Here are some examples to illustrate this concept:
Example 1: Retirement Savings Withdrawal
Sarah invested $50,000 into a mutual fund for her retirement. The fund prospectus stated it had a 5% back-end load if shares were sold within the first year, decreasing by 1% each year thereafter, and no load after five years. After eight months, Sarah faced an unexpected expense and needed to withdraw $10,000 from her investment. When she redeemed the shares, a 5% back-end load was applied to the $10,000 she withdrew, meaning $500 was deducted from her payout. This illustrates a back-end load because the fee was charged at the time of selling (redeeming) her investment, not when she initially bought it.

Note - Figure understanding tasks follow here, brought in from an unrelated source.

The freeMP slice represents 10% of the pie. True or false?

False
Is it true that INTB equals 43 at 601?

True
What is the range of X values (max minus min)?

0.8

Example 2: College Fund Rebalancing
Mark had invested in a growth-oriented mutual fund for his daughter's college education. The fund had a contingent deferred sales charge (another name for a back-end load) of 3% for redemptions within two years, 2% within three years, and 0% after four years. After three years and six months, as his daughter neared college age, Mark decided to shift some of the money into a more conservative bond fund. When he sold a portion of his shares from the growth fund, a 0% back-end load was applied because he had held the investment for longer than the four-year threshold. This demonstrates how a back-end load is a fee assessed at the point of sale, and how its structure can incentivize longer holding periods, eventually leading to no fee if the investor meets the specified duration.

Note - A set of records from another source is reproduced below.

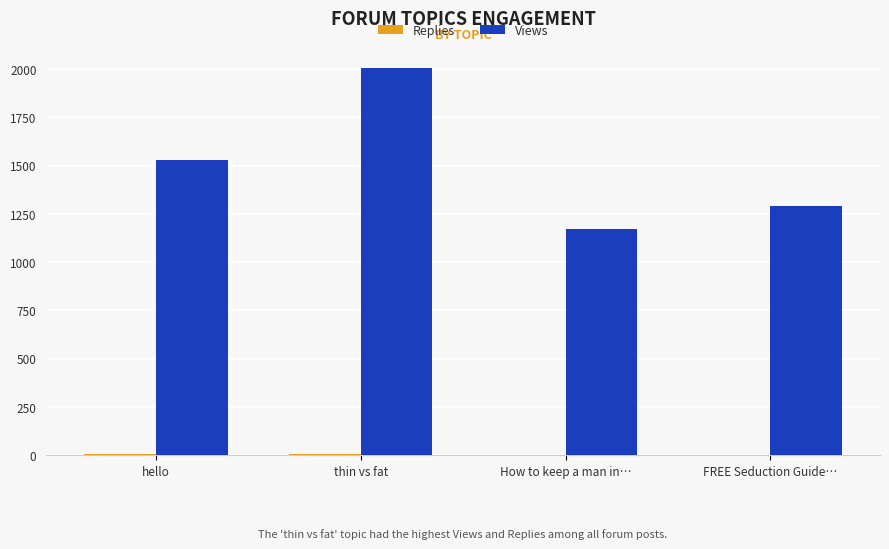

At which category is the sum across all series the highest?

thin vs fat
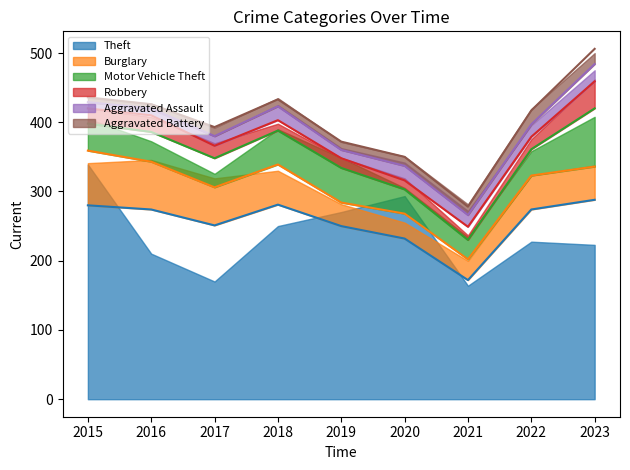

Rank the series by their maximum value, from highest to lowest.

Theft, Motor Vehicle Theft, Burglary, Robbery, Aggravated Assault, Aggravated Battery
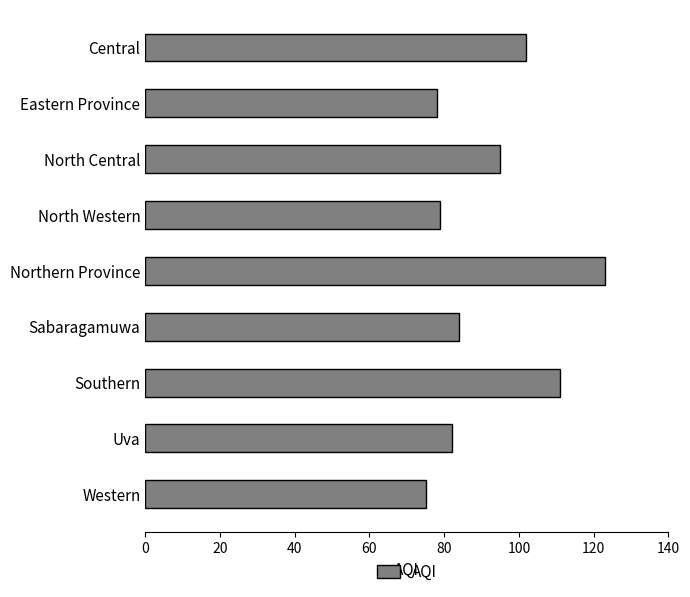

What is the sum of all values?

829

Example 3: Estate Liquidation
Upon the passing of an elderly relative, the executor of the estate needed to liquidate various assets, including shares in a specific mutual fund. The fund had a back-end load structure where a 2% fee was charged if shares were sold within the first year, and no fee thereafter. The deceased had purchased these shares seven years prior. When the executor sold the shares to distribute the assets to the beneficiaries, no back-end load was applied because the holding period far exceeded the one-year threshold. This situation highlights that a back-end load is a sales charge levied at the time an investment is sold, and its applicability often depends on how long the investment was held.
Simple Definition
A back-end load is a sales charge or commission that investors pay when they sell or redeem shares of a mutual fund. Also known as a contingent deferred sales charge (CDSC), this fee typically decreases the longer an investor holds the fund shares.